2. The FHA should be used to break down structural barriers to racial integration, not merely to prevent current discrimination
3. Where you live impacts the education you receive, how you are treated by the police, and your access to economic opportunity
4. The Court’s decision extends beyond segregation to our financial markets
Fair housing considerations should include quality of life and health of environment.
Today’s broadcast on Radio Times, 90.9 FM, Marti Moss-Coane is interviewing on the topic of the disproportionate impact of carbon on people of color. Chronic illness, shortening of lives, suffering the symptoms, expense and limitations of severe impact on health.
Toxic waste products from manufacture and energy production have to go somewhere, as long as they are produced; where do they go? Where are the exhaust spewing highways? People of color are systematically locked out of the decision making process and the conversation.

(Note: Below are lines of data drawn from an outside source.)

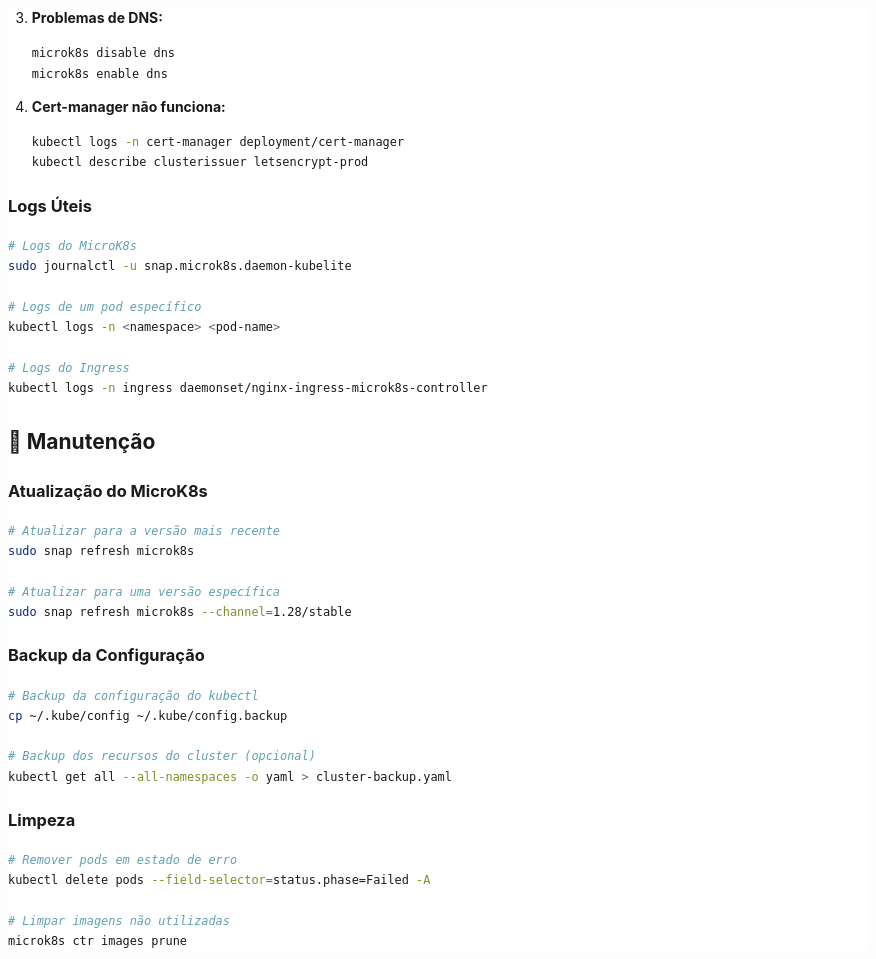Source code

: 3. **Problemas de DNS:**
   ```bash
   microk8s disable dns
   microk8s enable dns
   ```

4. **Cert-manager não funciona:**
   ```bash
   kubectl logs -n cert-manager deployment/cert-manager
   kubectl describe clusterissuer letsencrypt-prod
   ```

### Logs Úteis

```bash
# Logs do MicroK8s
sudo journalctl -u snap.microk8s.daemon-kubelite

# Logs de um pod específico
kubectl logs -n <namespace> <pod-name>

# Logs do Ingress
kubectl logs -n ingress daemonset/nginx-ingress-microk8s-controller
```

## 🔄 Manutenção

### Atualização do MicroK8s

```bash
# Atualizar para a versão mais recente
sudo snap refresh microk8s

# Atualizar para uma versão específica
sudo snap refresh microk8s --channel=1.28/stable
```

### Backup da Configuração

```bash
# Backup da configuração do kubectl
cp ~/.kube/config ~/.kube/config.backup

# Backup dos recursos do cluster (opcional)
kubectl get all --all-namespaces -o yaml > cluster-backup.yaml
```

### Limpeza

```bash
# Remover pods em estado de erro
kubectl delete pods --field-selector=status.phase=Failed -A

# Limpar imagens não utilizadas
microk8s ctr images prune
```
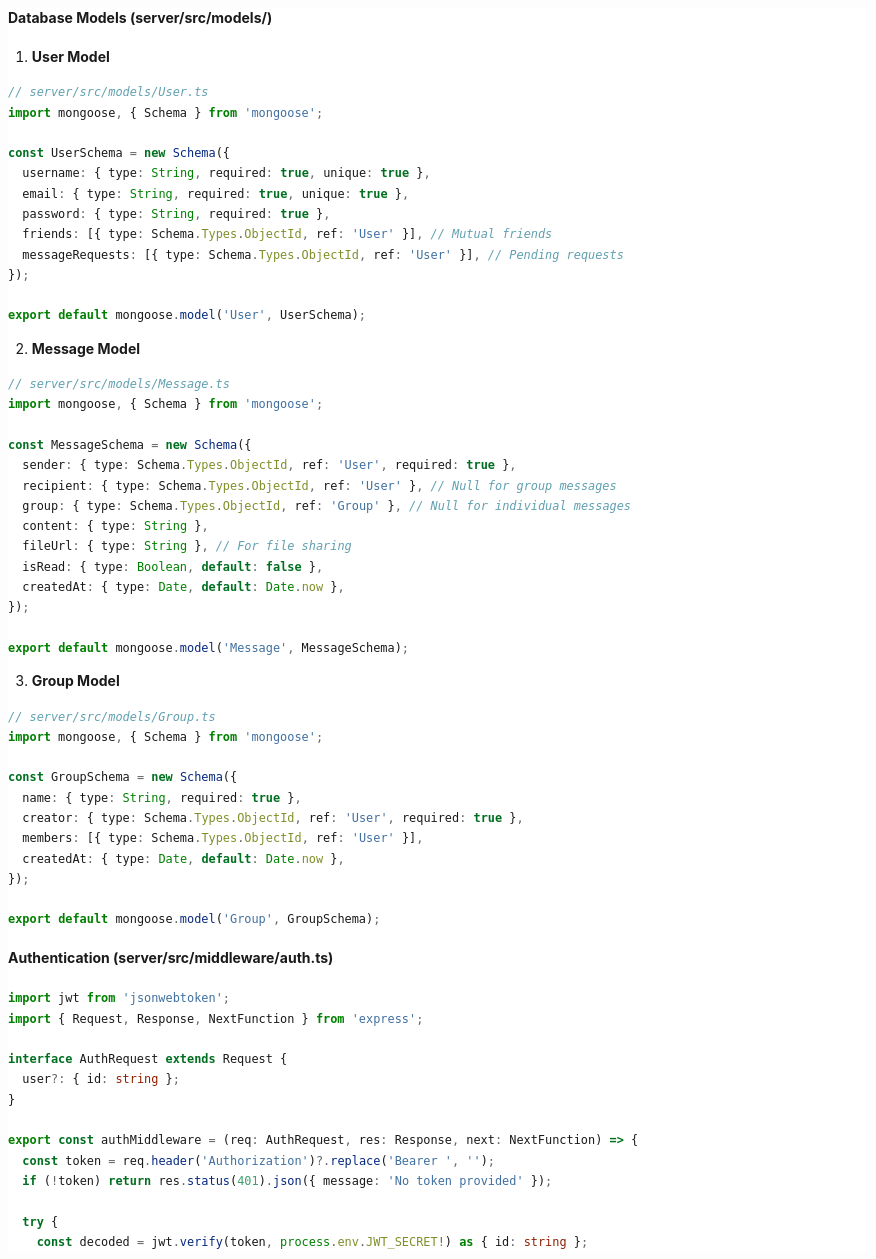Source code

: #### Database Models (server/src/models/)
1. **User Model**
```typescript
// server/src/models/User.ts
import mongoose, { Schema } from 'mongoose';

const UserSchema = new Schema({
  username: { type: String, required: true, unique: true },
  email: { type: String, required: true, unique: true },
  password: { type: String, required: true },
  friends: [{ type: Schema.Types.ObjectId, ref: 'User' }], // Mutual friends
  messageRequests: [{ type: Schema.Types.ObjectId, ref: 'User' }], // Pending requests
});

export default mongoose.model('User', UserSchema);
```

2. **Message Model**
```typescript
// server/src/models/Message.ts
import mongoose, { Schema } from 'mongoose';

const MessageSchema = new Schema({
  sender: { type: Schema.Types.ObjectId, ref: 'User', required: true },
  recipient: { type: Schema.Types.ObjectId, ref: 'User' }, // Null for group messages
  group: { type: Schema.Types.ObjectId, ref: 'Group' }, // Null for individual messages
  content: { type: String },
  fileUrl: { type: String }, // For file sharing
  isRead: { type: Boolean, default: false },
  createdAt: { type: Date, default: Date.now },
});

export default mongoose.model('Message', MessageSchema);
```

3. **Group Model**
```typescript
// server/src/models/Group.ts
import mongoose, { Schema } from 'mongoose';

const GroupSchema = new Schema({
  name: { type: String, required: true },
  creator: { type: Schema.Types.ObjectId, ref: 'User', required: true },
  members: [{ type: Schema.Types.ObjectId, ref: 'User' }],
  createdAt: { type: Date, default: Date.now },
});

export default mongoose.model('Group', GroupSchema);
```

#### Authentication (server/src/middleware/auth.ts)
```typescript
import jwt from 'jsonwebtoken';
import { Request, Response, NextFunction } from 'express';

interface AuthRequest extends Request {
  user?: { id: string };
}

export const authMiddleware = (req: AuthRequest, res: Response, next: NextFunction) => {
  const token = req.header('Authorization')?.replace('Bearer ', '');
  if (!token) return res.status(401).json({ message: 'No token provided' });

  try {
    const decoded = jwt.verify(token, process.env.JWT_SECRET!) as { id: string };
```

Broadcast live with call-in opportunities this morning, rebroadcast tonight, 7-1-2015, and in archive via WHYY.
Thanks for the alert and for looking up the details! I heard part of that broadcast just now, where they were talking about PIBPY (not in black people’s yards) as a variation of NIMBY (not in my back yard) and thought — THIS is something we need to put on the NIOT blog.So— if you missed it, there’s a podcast.
This conversation is upping the pressure to change manufacturing and consumption. Like the ‘no-exit’ exercise in marriage counseling, coming to terms with that we must include everyone in the taking care, may be the key to taking care of ourselves on a planet that is clearly sharing an atmosphere and, more and more, a society.
Yet ‘we’ somehow, as a society, manage to create pockets of great disparity for those with less control, by color and/or class. More on the show about heat islands, and disparity in restoration post-disasters.